25 ans après Steve Austin, les scientifiques ne désespèrent pas de mettre au point l’homme bionique. Toutefois, modestes, ils ont décidé de commencer par les insectes...
Un cafard monté sur trackball© Holzer / EPFL |
C’est un vrai cafard de Madagascar, une bestiole assez moche de 4 cm de long, mais qui a quelque chose de plus que les autres... À la place des élytres, Raphael Holzer, de l’...cole polytechnique fédérale de Lausanne, a fixé une puce, une pile et un capteur infrarouge. Du coup, cet insecte n’en est plus tout à fait un : il est sous le contrôle d’une télécommande infrarouge qui peut le faire tourner à droite, à gauche ou lui faire exécuter un demi-tour à n’importe quel moment. Pour de nombreux participants de la conférence SAB2000, ce type de chimères bioniques est probablement l’avenir des robots.
L’insecte, un modèle pour les roboticiens
Les concepteurs de robots autonomes ont toujours été confrontés à deux problèmes majeurs : d’abord mettre au point un système électronique sensori-moteur complexe, ensuite fournir au robot l’énergie nécessaire à son fonctionnement (et à son autonomie...). La bionique est une issue pratique à ces difficultés. En concevant des interfaces entre des appareils électroniques et des organismes biologiques, on peut espérer exploiter des agents autonomes, mobiles, adaptés et contrôlés par un programme (ou un opérateur). Les insectes, avec un million de fois moins de neurones que les mammifères, possèdent un système nerveux sensori-moteur très efficace qui les rend capables de s’adapter à tous les environnements. Ils sont donc un sujet d’étude et d’inspiration de choix pour les roboticiens. Ainsi, Raphael Holzer cherche d’abord à étudier le système nerveux moteur de notre cafard malgache et bionique afin de mieux le court-circuiter, voire le simuler.
Planté sur un trackball
Pour le chercheur suisse, cela consiste à enregistrer les corrélations entre les signaux externes, les influx nerveux et les déplacements de l’animal.

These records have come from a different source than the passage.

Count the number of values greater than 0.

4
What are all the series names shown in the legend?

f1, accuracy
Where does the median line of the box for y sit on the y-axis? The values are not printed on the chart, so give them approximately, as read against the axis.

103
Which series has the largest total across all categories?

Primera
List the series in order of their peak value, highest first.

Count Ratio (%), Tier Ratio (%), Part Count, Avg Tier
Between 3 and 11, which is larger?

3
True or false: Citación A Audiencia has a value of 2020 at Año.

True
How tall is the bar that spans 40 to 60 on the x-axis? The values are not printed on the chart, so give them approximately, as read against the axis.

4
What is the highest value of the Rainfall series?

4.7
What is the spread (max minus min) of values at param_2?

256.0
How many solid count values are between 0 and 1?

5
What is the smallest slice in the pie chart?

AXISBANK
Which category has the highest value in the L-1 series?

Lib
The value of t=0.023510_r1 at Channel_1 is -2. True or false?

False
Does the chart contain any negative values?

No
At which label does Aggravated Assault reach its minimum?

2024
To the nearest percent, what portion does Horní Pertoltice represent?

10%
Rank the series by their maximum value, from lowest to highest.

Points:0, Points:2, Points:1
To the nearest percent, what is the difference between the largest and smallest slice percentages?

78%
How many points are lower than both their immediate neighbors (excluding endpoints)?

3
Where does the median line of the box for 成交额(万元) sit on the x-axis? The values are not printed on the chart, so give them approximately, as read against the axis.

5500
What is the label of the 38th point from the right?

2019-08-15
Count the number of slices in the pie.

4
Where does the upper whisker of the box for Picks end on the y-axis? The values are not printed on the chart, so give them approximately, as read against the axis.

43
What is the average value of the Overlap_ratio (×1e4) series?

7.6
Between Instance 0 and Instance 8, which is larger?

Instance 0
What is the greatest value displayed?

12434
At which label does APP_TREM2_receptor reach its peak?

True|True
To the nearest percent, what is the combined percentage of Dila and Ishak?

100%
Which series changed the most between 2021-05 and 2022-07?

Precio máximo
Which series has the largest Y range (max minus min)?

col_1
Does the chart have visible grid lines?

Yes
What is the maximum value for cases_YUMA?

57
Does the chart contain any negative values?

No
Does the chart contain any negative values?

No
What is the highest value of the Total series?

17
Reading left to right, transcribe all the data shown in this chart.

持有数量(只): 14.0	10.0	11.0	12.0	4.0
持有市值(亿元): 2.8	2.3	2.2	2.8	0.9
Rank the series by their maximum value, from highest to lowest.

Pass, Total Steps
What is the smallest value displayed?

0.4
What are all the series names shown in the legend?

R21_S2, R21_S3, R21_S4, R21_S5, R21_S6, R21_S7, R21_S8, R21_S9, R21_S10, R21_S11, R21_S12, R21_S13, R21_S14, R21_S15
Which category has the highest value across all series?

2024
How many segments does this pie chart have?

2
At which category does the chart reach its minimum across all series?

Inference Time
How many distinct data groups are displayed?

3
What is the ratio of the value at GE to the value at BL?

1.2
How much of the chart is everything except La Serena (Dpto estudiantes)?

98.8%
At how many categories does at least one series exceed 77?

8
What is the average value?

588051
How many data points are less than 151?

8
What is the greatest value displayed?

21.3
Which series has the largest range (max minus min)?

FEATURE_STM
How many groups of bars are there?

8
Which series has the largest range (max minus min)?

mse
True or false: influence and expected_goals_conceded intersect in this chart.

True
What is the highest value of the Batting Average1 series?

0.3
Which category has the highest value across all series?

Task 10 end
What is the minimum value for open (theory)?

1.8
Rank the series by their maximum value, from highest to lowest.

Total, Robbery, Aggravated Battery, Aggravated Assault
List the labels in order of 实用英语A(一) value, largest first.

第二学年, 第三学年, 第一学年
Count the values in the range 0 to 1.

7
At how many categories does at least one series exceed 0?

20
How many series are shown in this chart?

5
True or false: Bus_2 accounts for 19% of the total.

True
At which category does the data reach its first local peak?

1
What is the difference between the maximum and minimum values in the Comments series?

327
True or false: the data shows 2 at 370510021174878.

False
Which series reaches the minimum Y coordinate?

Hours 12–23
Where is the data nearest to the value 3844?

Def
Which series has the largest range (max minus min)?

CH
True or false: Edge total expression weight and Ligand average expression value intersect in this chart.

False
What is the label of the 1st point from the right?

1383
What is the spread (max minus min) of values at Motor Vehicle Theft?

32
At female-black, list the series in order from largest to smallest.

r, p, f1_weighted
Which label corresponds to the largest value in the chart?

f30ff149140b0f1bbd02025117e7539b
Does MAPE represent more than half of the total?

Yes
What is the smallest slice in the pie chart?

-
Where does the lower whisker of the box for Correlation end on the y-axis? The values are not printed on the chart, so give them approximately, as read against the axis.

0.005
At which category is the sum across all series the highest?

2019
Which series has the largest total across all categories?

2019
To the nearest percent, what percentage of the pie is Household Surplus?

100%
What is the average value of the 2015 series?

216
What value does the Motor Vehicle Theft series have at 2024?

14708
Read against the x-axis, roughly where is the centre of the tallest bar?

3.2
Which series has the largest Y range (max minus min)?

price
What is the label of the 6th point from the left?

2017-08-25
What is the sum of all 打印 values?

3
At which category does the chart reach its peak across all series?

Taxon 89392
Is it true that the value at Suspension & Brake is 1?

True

Pour cela il a disposé une série de microélectrodes sur l’insecte et piégé celui-ci sur la boule en polystyrène d’un... trackball. Le trackball et les électrodes étant reliés à un ordinateur, ce dispositif permet d’enregistrer en direct tous les mouvements du cafard (y compris les rotations) et donc de les comparer aux influx nerveux enregistrés par les capteurs. Une fois que l’on a modélisé le système nerveux moteur de l’animal, il peut alors être "détourné" en court-circuitant les voix motrices et/ou sensorielles naturelles à l’aide de microélectrodes délivrant des impulsions électriques. En connectant ces électrodes à un émetteur infrarouge, Raphael Holzer est ainsi parvenu à réaliser un insecte radiocommandé. Même s’il espère pouvoir un jour utiliser les connaissances acquises avec les insectes pour mettre au point des interfaces neuroélectroniques réellement fonctionnelles chez l’homme, le jeune chercheur suisse s’en tient pour l’heure à des objectifs plus modestes : la miniaturisation du "sac à dos" électronique greffé sur l’animal et l’amélioration de l’efficacité des électrodes.